**GIVEN RECORDS:**
+++

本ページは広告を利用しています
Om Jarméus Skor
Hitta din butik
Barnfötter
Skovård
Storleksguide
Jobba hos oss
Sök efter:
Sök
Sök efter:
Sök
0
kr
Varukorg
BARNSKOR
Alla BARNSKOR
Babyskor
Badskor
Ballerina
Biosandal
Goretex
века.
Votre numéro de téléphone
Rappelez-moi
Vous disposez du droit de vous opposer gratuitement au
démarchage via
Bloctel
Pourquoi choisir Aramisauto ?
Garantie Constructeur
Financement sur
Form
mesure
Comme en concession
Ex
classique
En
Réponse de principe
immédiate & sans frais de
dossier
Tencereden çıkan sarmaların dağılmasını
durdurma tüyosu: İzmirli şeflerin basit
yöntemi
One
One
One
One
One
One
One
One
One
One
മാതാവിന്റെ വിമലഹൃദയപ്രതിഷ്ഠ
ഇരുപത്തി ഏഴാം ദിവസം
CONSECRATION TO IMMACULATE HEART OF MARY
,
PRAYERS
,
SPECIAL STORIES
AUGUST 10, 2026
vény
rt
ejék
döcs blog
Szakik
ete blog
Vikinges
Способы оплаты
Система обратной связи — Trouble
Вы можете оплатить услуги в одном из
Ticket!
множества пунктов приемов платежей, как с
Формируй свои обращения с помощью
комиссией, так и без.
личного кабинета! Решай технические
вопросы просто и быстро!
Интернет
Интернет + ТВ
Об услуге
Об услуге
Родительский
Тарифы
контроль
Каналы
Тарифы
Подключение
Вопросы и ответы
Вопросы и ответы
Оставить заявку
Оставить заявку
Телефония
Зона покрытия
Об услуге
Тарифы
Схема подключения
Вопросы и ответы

+++

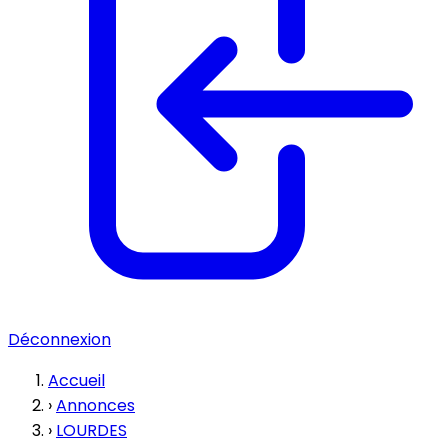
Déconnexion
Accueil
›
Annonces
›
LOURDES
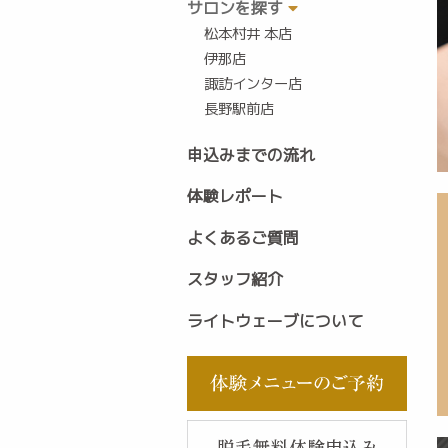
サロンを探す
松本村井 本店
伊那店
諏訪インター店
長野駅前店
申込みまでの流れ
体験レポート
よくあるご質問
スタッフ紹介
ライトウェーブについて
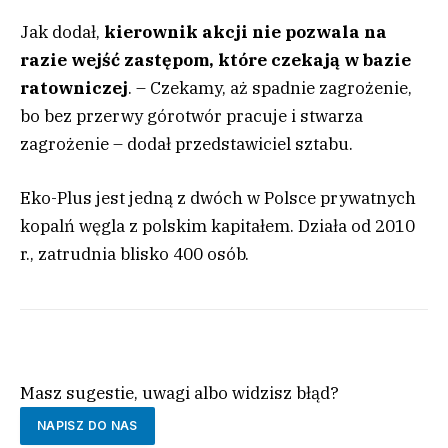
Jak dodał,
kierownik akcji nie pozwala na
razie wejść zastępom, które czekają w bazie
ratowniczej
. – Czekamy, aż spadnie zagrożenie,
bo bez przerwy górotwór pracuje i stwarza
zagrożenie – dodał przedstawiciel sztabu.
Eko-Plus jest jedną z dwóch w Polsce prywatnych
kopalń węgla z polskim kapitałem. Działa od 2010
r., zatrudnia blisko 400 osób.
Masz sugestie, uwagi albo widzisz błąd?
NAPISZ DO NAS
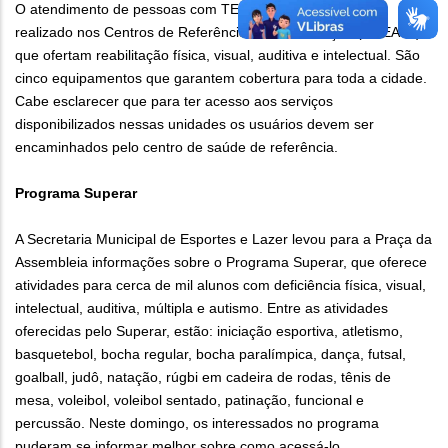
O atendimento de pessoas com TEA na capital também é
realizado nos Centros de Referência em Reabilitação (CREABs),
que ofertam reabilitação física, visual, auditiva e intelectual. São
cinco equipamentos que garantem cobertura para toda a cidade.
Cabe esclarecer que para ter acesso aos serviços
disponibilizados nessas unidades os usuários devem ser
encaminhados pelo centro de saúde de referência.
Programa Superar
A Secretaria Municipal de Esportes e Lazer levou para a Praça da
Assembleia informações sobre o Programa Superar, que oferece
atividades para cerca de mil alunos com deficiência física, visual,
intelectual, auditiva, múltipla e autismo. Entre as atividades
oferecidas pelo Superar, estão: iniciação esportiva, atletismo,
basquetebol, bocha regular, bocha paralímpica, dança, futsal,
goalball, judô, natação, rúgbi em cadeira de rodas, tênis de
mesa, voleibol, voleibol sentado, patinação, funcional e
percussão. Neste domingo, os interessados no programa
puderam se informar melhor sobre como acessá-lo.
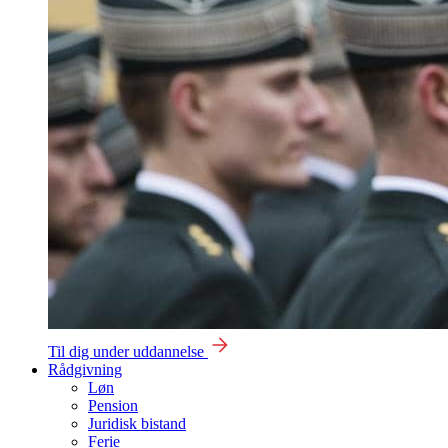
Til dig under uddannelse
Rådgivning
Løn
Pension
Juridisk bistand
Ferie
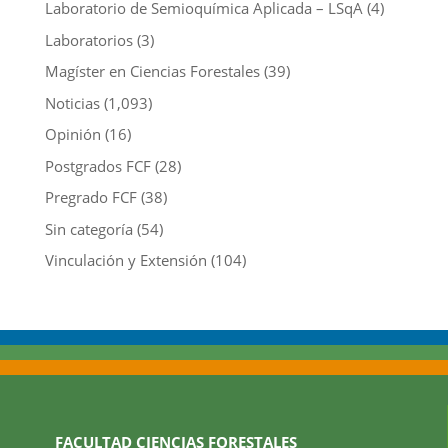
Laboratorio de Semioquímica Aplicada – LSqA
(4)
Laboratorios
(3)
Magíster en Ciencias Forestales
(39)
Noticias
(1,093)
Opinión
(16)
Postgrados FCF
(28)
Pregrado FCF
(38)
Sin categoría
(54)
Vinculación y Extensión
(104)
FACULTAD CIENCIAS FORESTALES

+++

**ACTIVITY:**
Print every line of the records from the one containing "Déconnexion" down to the one containing "NAPISZ DO NAS", both included. Omit the picture markers.

**ANSWER SECTION:**
Déconnexion
Accueil
›
Annonces
›
LOURDES
サロンを探す
松本村井 本店
伊那店
諏訪インター店
長野駅前店
申込みまでの流れ
体験レポート
よくあるご質問
スタッフ紹介
ライトウェーブについて
Jak dodał,
kierownik akcji nie pozwala na
razie wejść zastępom, które czekają w bazie
ratowniczej
. – Czekamy, aż spadnie zagrożenie,
bo bez przerwy górotwór pracuje i stwarza
zagrożenie – dodał przedstawiciel sztabu.
Eko-Plus jest jedną z dwóch w Polsce prywatnych
kopalń węgla z polskim kapitałem. Działa od 2010
r., zatrudnia blisko 400 osób.
Masz sugestie, uwagi albo widzisz błąd?
NAPISZ DO NAS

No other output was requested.